** Passage **
9. Test09: Recoverable outage of the Message Server is handled correctly (if the SAP Profile Parameter “Restart_Program” is used for the Message Server). Note that this test will check for the “Restart_Program” parameter in the instance profile. If not found, it will be inserted, and the instances will restart before performing the actual test.

# ansible-playbook -i tests/inventory/x86_64.yml ./ansible_collections/sap/cluster_qa/playbooks/test09.yml -v
……
TASK [sap.cluster_qa.test09 : Display test summary] ***************************************************************************
ok: [s4node01] => {
“msg”: [
“===============================================”,
” TEST09 SUMMARY”,
“===============================================”,
“Message Server killed: 6 times”,
“Initial ASCS location: s4node02”,
“Final ASCS location: s4node02”,
“Initial ERS location: s4node01”,
“Final ERS location: s4node01”,
“HA Action taken: ASCS Restart on same node”,
“ASCS/ERS separation maintained: YES”,
“===============================================”
]
}

PLAY RECAP *********************************************************************
s4node01 : ok=105 changed=1 unreachable=0 failed=0 skipped=77 rescued=0 ignored=0
s4node02 : ok=123 changed=6 unreachable=0 failed=0 skipped=22 rescued=0 ignored=0
s4node03 : ok=81 changed=0 unreachable=0 failed=0 skipped=64 rescued=0 ignored=0

Please note this test may take approximately 7 to 10 minutes since the message server is killed repeatedly up to 6 times or until HA software intervenes to perform a failover.

10. Test10: Recoverable outage of the Message Server is handled correctly (if the SAP Profile Parameter “Start_Program” is used for the message server). Note that this test will check for the “Start_Program” parameter in the instance profile. If not found, it will be inserted and the instances will restart before performing the actual test.

** Written exercise A **
In the SAP cluster test passage, how long may Test09 take to run?
** Written exercise B **
Continue the SAP cluster test passage from the point where it stops, after its description of Test10.

** Entries supplied **
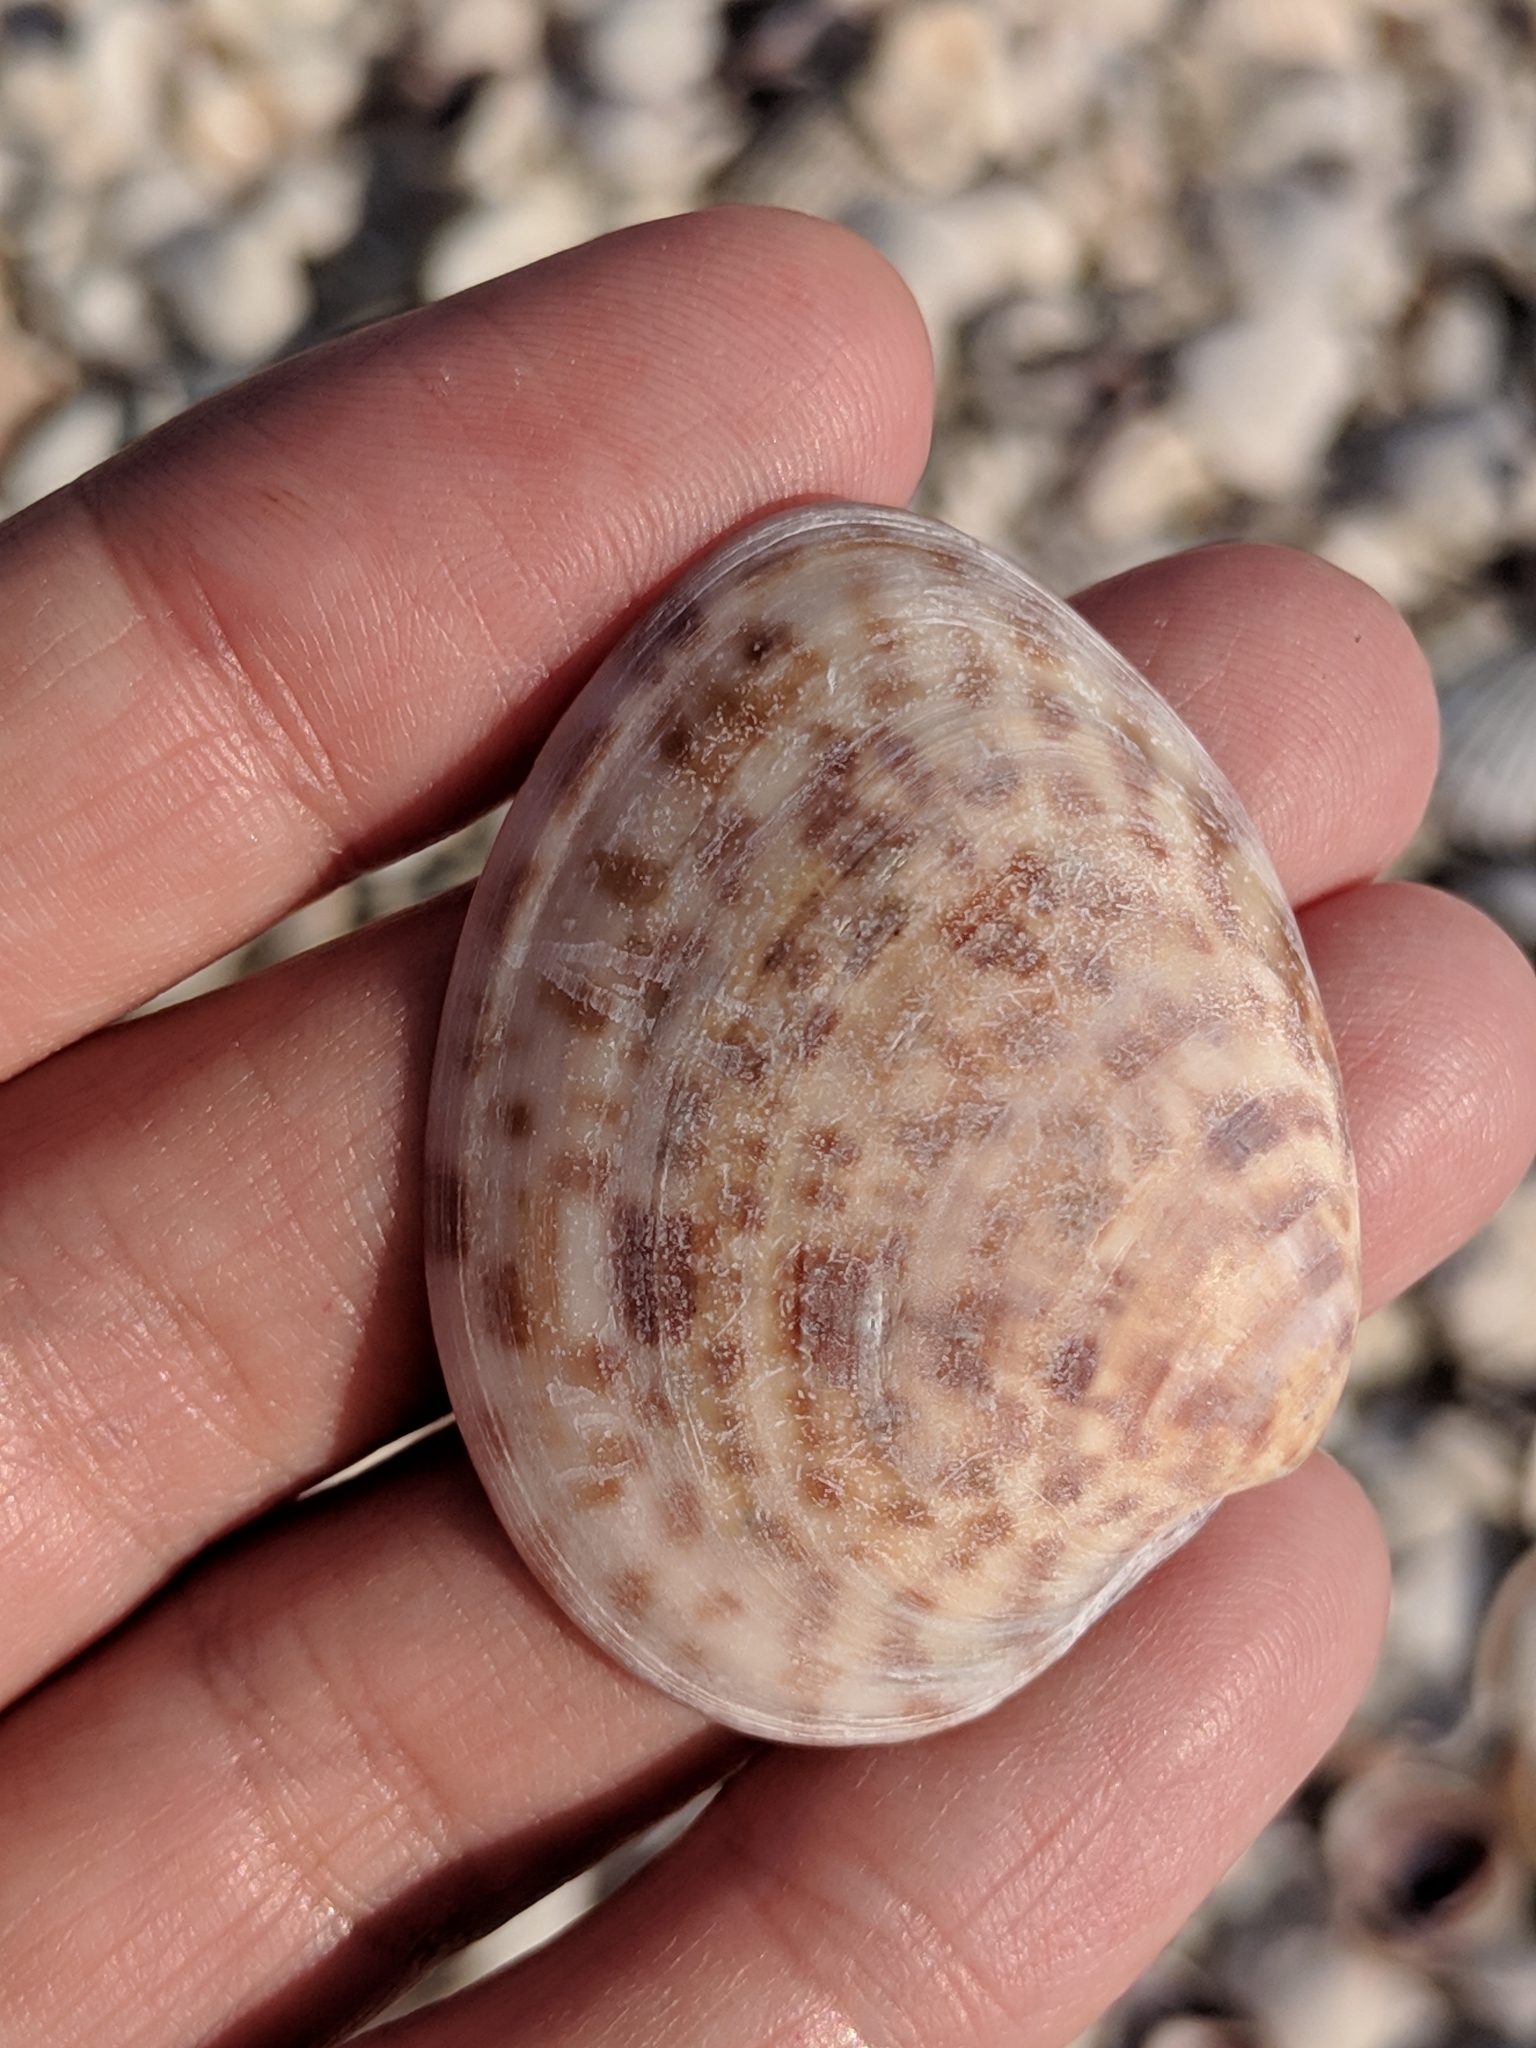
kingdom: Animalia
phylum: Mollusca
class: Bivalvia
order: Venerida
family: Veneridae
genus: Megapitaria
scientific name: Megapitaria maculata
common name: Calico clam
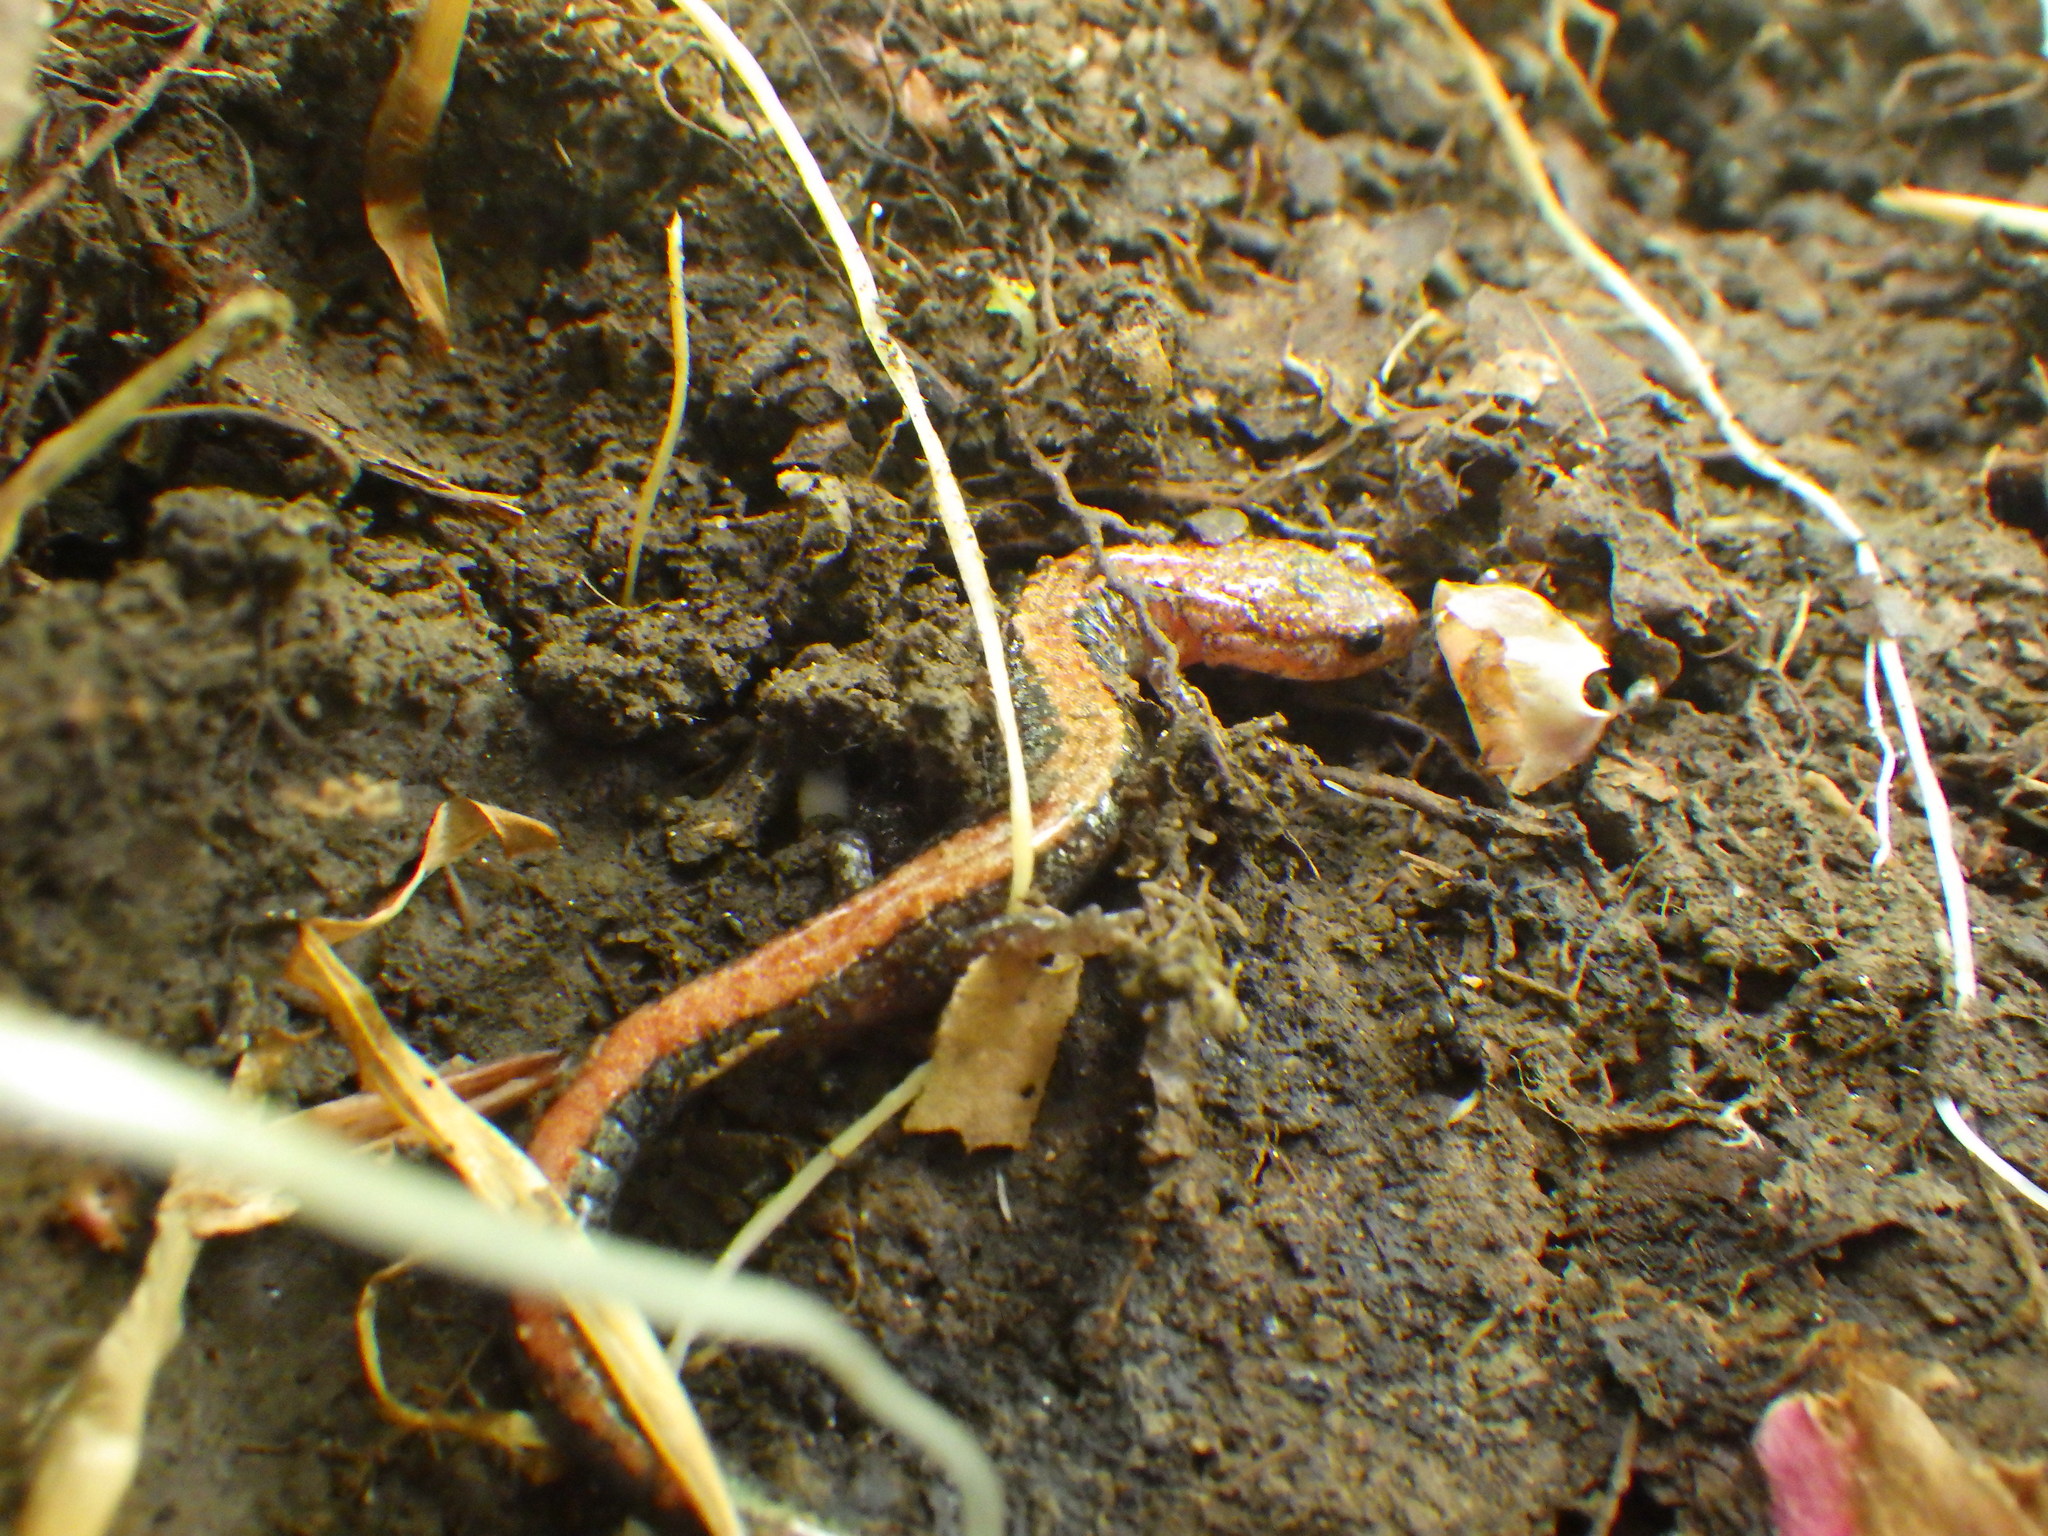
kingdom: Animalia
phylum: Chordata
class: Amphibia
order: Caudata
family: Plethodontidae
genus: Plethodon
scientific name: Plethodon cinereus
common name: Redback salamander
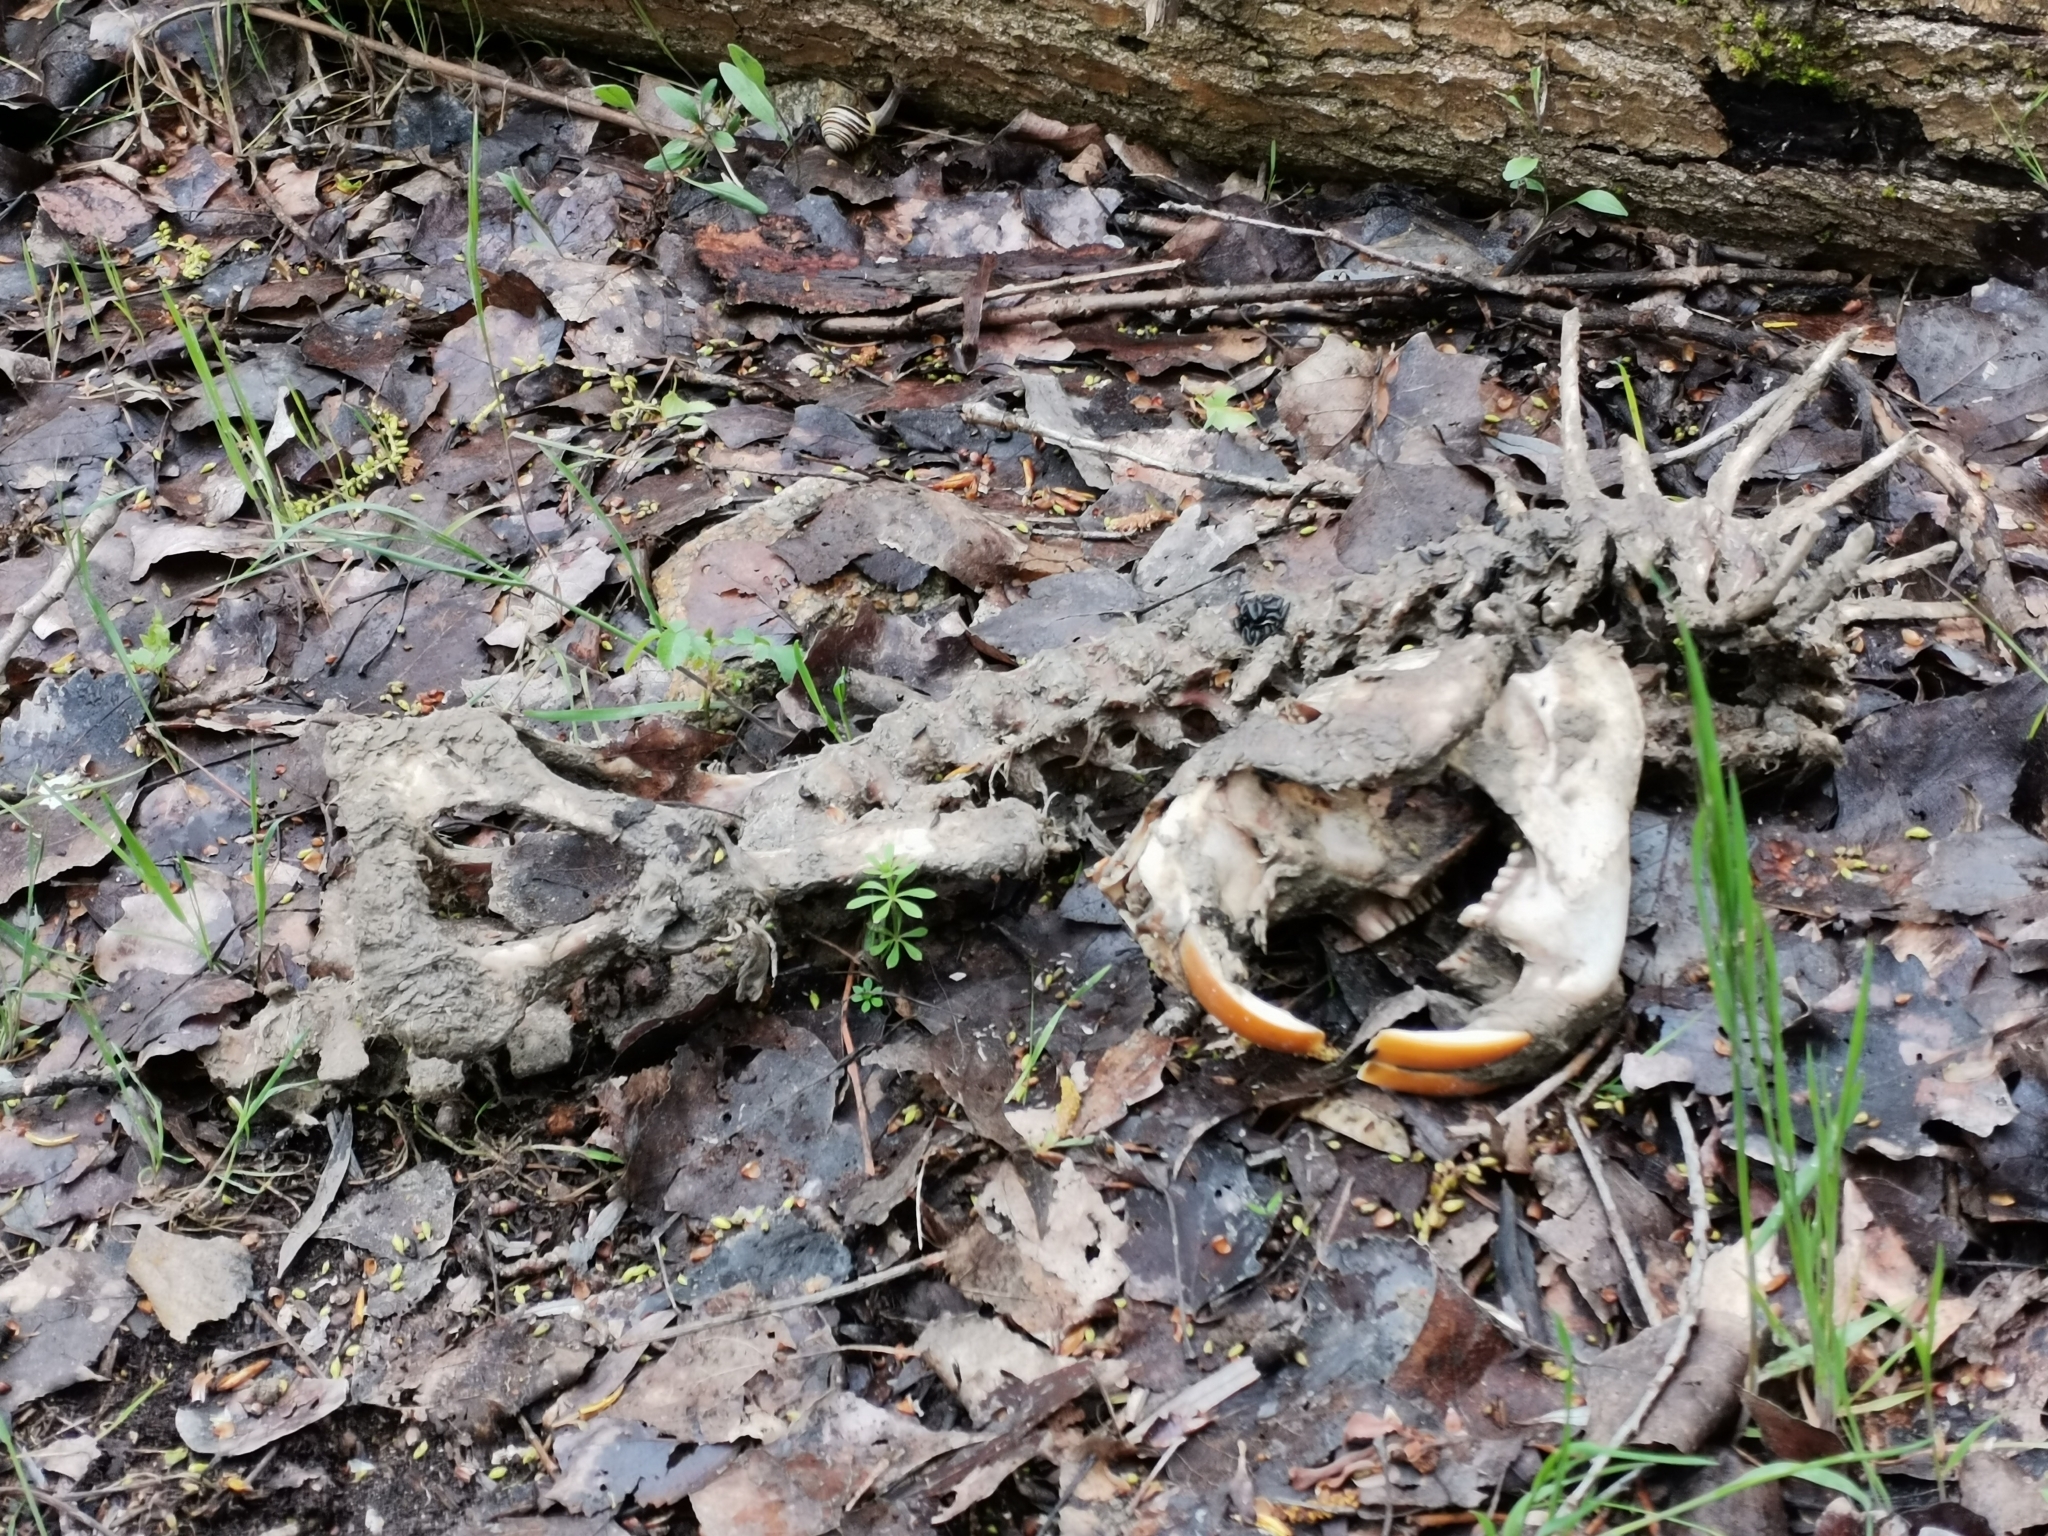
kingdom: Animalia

** Exercise response A **
Approximately 7 to 10 minutes.

** Exercise response B **
# ansible-playbook -i tests/inventory/x86_64.yml ./ansible_collections/sap/cluster_qa/playbooks/test10.yml -v
……

TASK [sap.cluster_qa.test10 : Display test summary] ***************************************************************************

ok: [s4hana17] => {

“msg”: [

“===============================================”,

” TEST10 SUMMARY”,

“===============================================”,

“Test: Irrecoverable Message Server outage”,

“Profile Parameter: Start_Program (not Restart_Program)”,

“Message Server killed: YES”,

“Initial ASCS location: s4hana19”,

“Final ASCS location: s4hana18”,

“Initial ERS location: s4hana17”,

“Final ERS location: s4hana17”,

“HA Action taken: ASCS Failover”,

“ASCS/ERS separation maintained: YES”,

“===============================================”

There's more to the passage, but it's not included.